You are viewing a plain text version of this content. The canonical link for it is here.
Posted to dev@hbase.apache.org by Sean Busbey <bu...@apache.org> on 2018/05/14 21:14:55 UTC

WAL storage policies and interactions with Hadoop admin tools.

Hi folks!

I'm trying to reason through our "set a storage policy for WALs"
feature and having some difficulty. I want to get some feedback before
I fix our docs or submit a patch to change behavior.

Here's the history of the feature as I understand it:

1) Starting in HBase 1.1 you can change the setting
"hbase.wal.storage.policy" and if the underlying Hadoop installation
supports storage policies[1] then we'll call the needed APIs to set
policies as we create WALs.

The main use case is to tell HDFS that you want the HBase WAL on SSDs
in a mixed hardware deployment.

2) In HBase 1.1 - 1.4, the above setting defaulted to the value
"NONE". Our utility code for setting storage policies expressly checks
any config value against the default and when it matches opts to log a
message rather than call the actual Hadoop API[2]. This is important
since "NONE" isn't actually a valid storage policy, so if we pass it
to the Hadoop API we'll get a bunch of log noise.

3) In HBase 2 and 1.5+, the setting defaults to "HOT" as of
HBASE-18118. Now if we were to pass the value to the Hadoop API we
won't get log noise. The utility code does the same check against our
default. The Hadoop default storage policy is "HOT" so presumably we
save an RPC call by not setting it again.

----

If the above is correct, how do I specify that I want WALs to have a
storage policy of HOT in the event that HDFS already has some other
policy in place for a parent directory?

e.g. In HBase 1.1 - 1.4, I can set the storage policy (via Hadoop
admin tools) for "/hbase" to be COLD and I can change
"hbase.wal.storage.policy" to HOT. In HBase 2 and 1.5+, AFAICT my WALs
will still have the COLD policy.

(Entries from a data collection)

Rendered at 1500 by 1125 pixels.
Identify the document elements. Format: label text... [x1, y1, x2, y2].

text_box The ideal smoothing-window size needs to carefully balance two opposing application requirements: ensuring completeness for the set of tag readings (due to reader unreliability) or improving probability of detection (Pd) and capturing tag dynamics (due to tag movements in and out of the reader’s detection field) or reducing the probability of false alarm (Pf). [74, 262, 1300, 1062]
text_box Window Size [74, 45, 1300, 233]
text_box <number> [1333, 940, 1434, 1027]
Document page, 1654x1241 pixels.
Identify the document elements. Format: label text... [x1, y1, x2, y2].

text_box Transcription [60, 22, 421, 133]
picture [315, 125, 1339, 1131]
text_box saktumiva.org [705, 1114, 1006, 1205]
---
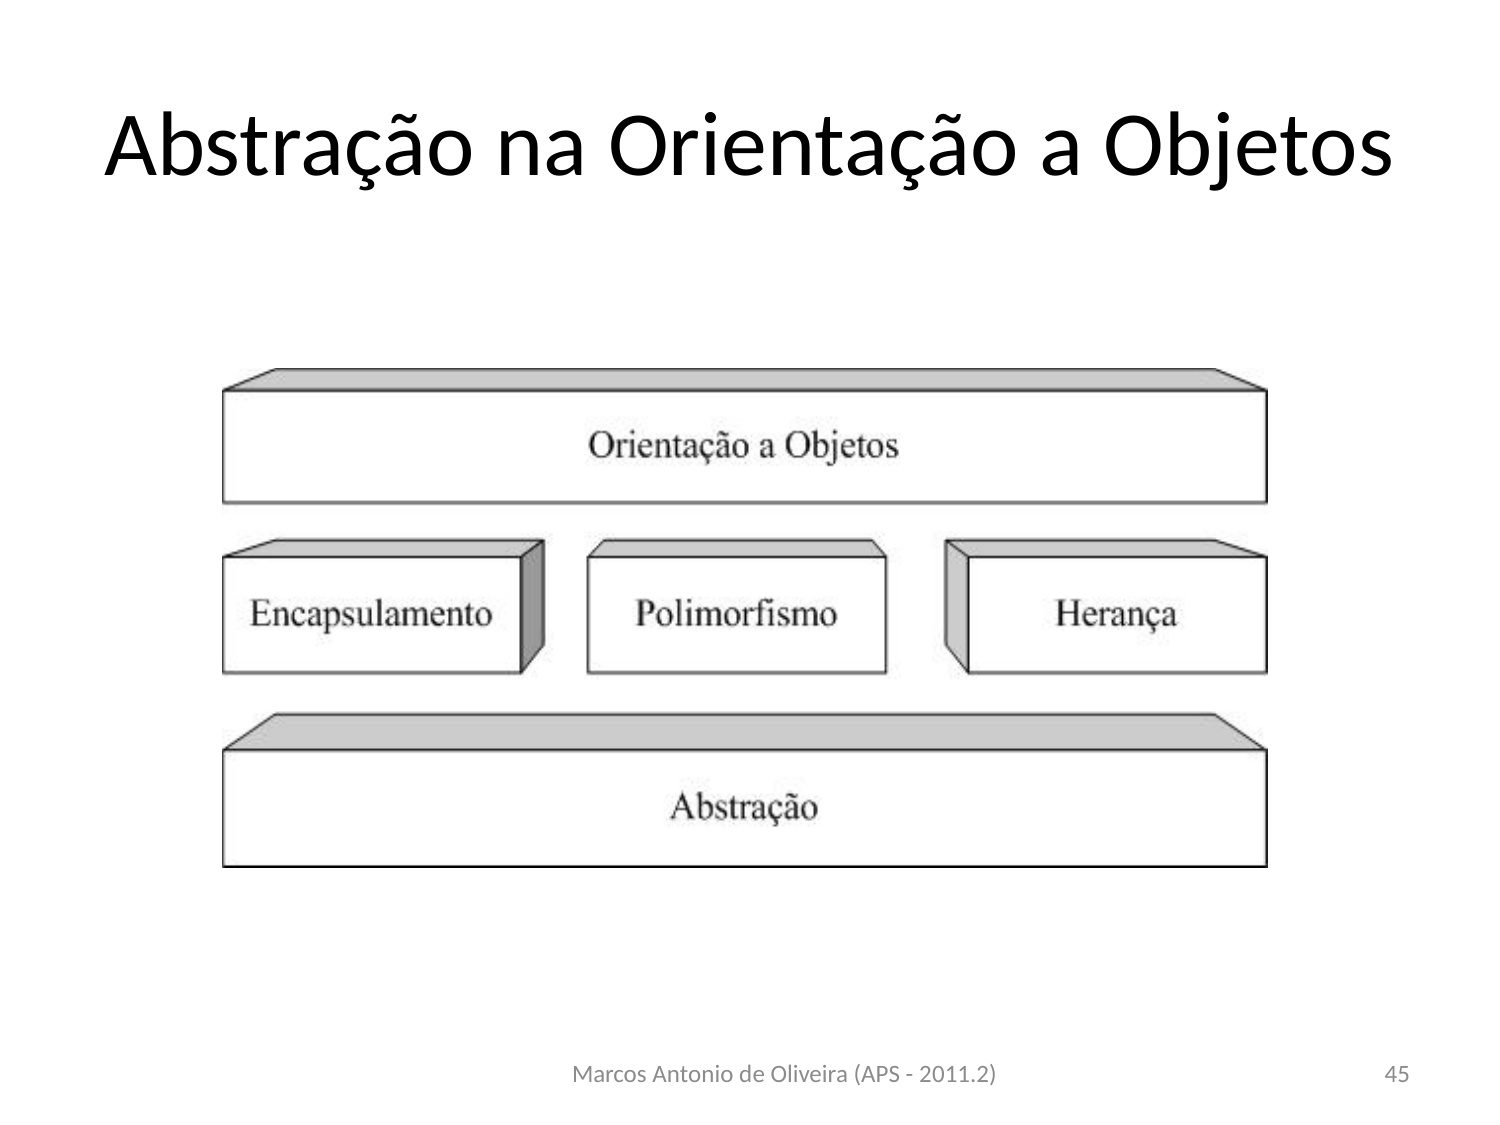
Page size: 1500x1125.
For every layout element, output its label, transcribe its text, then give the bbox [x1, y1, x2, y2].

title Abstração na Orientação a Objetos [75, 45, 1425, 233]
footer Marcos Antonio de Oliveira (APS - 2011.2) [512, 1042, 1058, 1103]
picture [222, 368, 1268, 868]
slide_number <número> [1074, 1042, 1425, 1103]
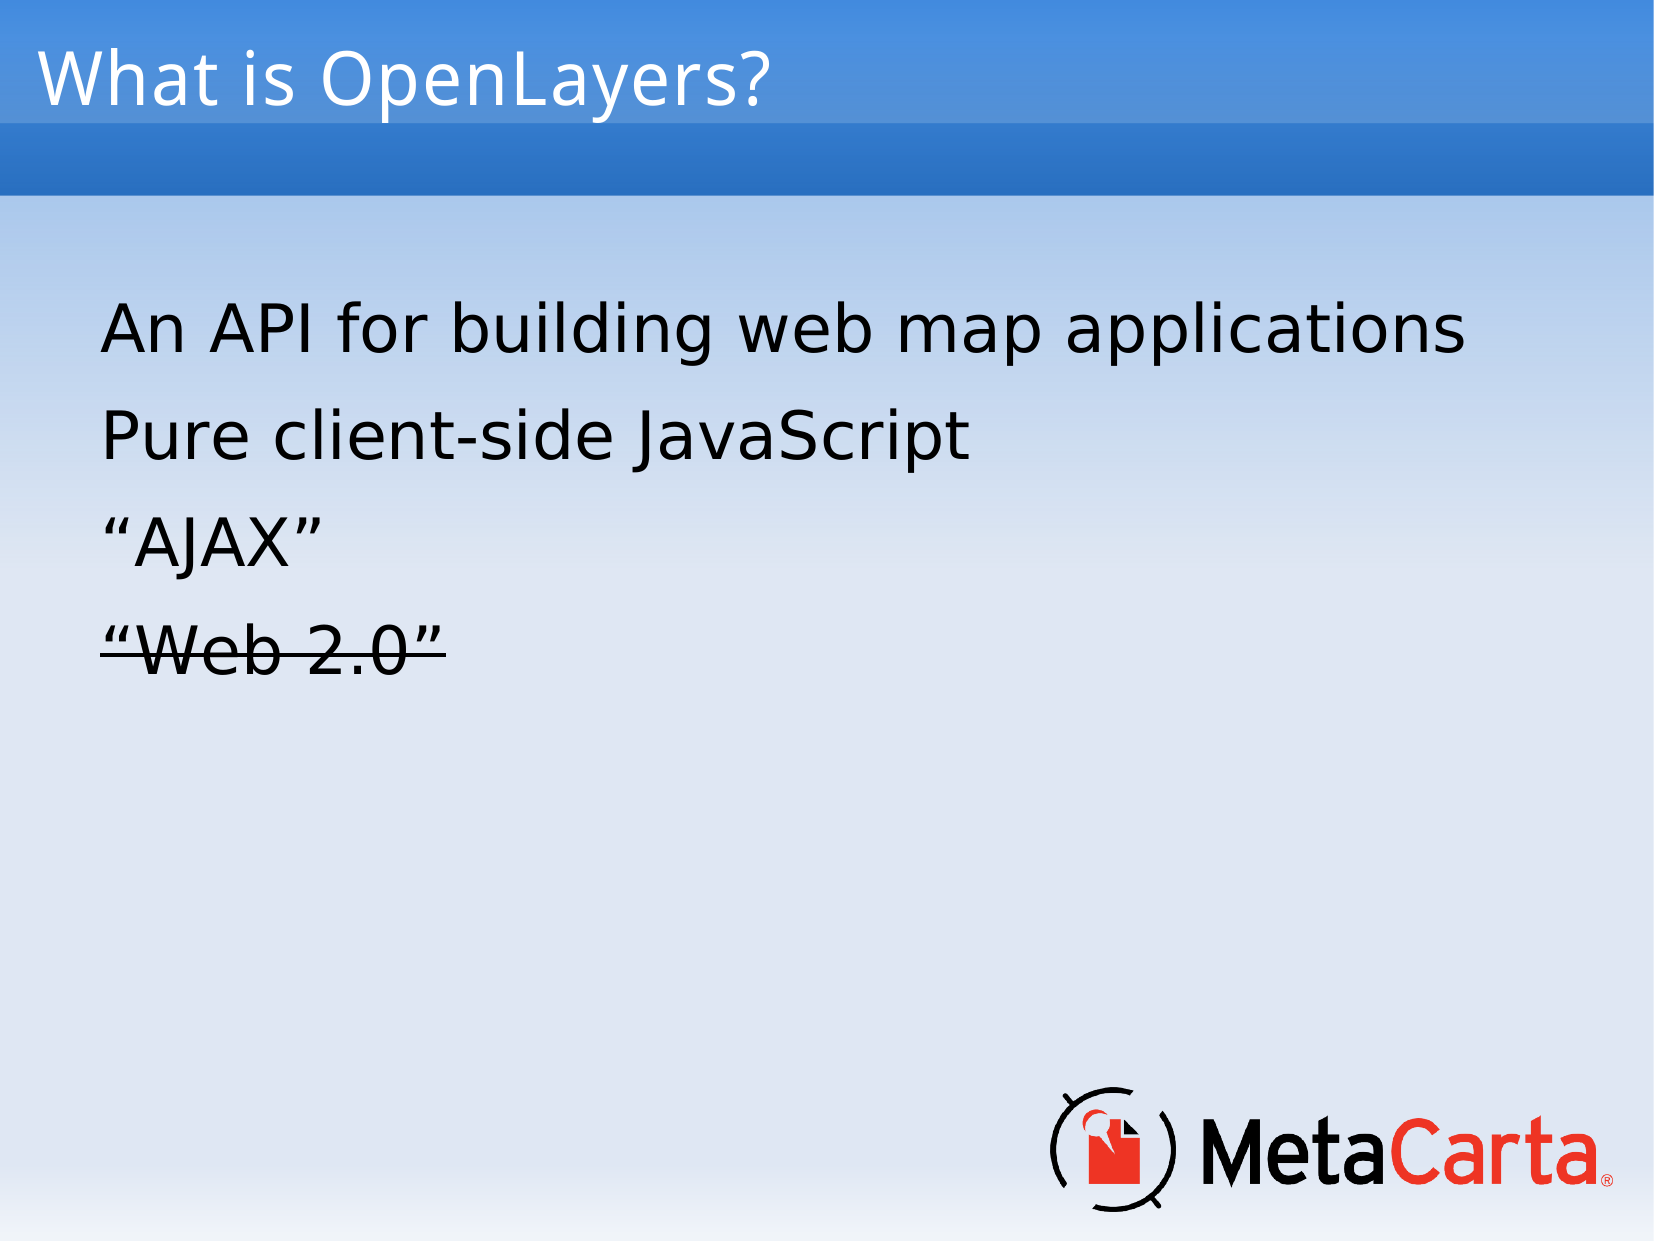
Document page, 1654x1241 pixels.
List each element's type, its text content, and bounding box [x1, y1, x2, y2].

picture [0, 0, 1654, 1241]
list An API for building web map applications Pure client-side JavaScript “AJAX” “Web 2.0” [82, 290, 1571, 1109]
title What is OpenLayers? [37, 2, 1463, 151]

To be done -
**a)** Copy the part of the HBase mailing list post that runs from "2) In HBase" up to and including "of log noise.".
**b)** According to the HBase mailing list post, what is the default value of "hbase.wal.storage.policy" in HBase 2 and 1.5+?
Work only from the HBase mailing list post, not the entries.

Responses -
**a)**
2) In HBase 1.1 - 1.4, the above setting defaulted to the value
"NONE". Our utility code for setting storage policies expressly checks
any config value against the default and when it matches opts to log a
message rather than call the actual Hadoop API[2]. This is important
since "NONE" isn't actually a valid storage policy, so if we pass it
to the Hadoop API we'll get a bunch of log noise.

**b)** It defaults to "HOT," as of HBASE-18118.